### Work instruction
Update the lines below by replacing every occurrence of "照片" with "圖片" and leaving everything else unchanged. Omit the pictures from your answer.
[Opening Data extracts section]
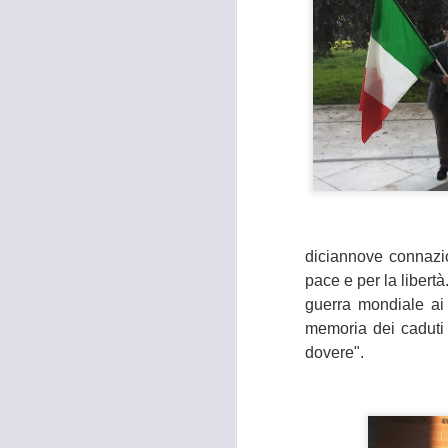
diciannove connazio
pace e per la libertà
guerra mondiale ai
memoria dei caduti m
dovere".
MOSTRA
AUG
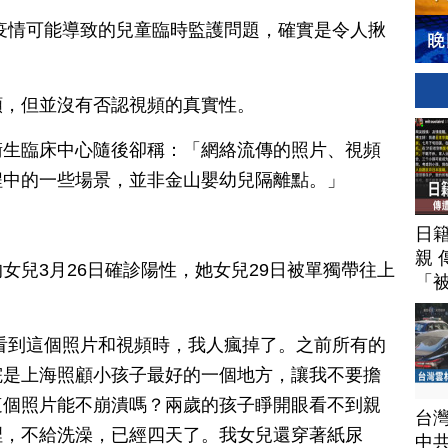
疫情可能導致的兒童臨時監護問題，確實是令人揪
頻，但並沒有否認視頻的真實性。
衛生臨床中心隨後卻稱：「網絡流傳的照片、視頻
程中的一些場景，並非金山嬰幼兒隔離點。」
日
親 
女兒3月26日確診陽性，她女兒29日被單獨帶往上
「
看到這個照片和視頻時，我人瘋掉了。之前所有的
院是上海照顧小孩子最好的一個地方，讓我不要擔
這個照片能不崩潰嗎？兩歲的孩子睜開眼看不到親
台
裡，不給洗澡，已經四天了。我女兒還穿著紙尿
中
[Closing Data extracts section]
### Task response
diciannove connazio
pace e per la libertà
guerra mondiale ai
memoria dei caduti m
dovere".
MOSTRA
AUG
疫情可能導致的兒童臨時監護問題，確實是令人揪
頻，但並沒有否認視頻的真實性。
衛生臨床中心隨後卻稱：「網絡流傳的圖片、視頻
程中的一些場景，並非金山嬰幼兒隔離點。」
日
親 
女兒3月26日確診陽性，她女兒29日被單獨帶往上
「
看到這個圖片和視頻時，我人瘋掉了。之前所有的
院是上海照顧小孩子最好的一個地方，讓我不要擔
這個圖片能不崩潰嗎？兩歲的孩子睜開眼看不到親
台
裡，不給洗澡，已經四天了。我女兒還穿著紙尿
中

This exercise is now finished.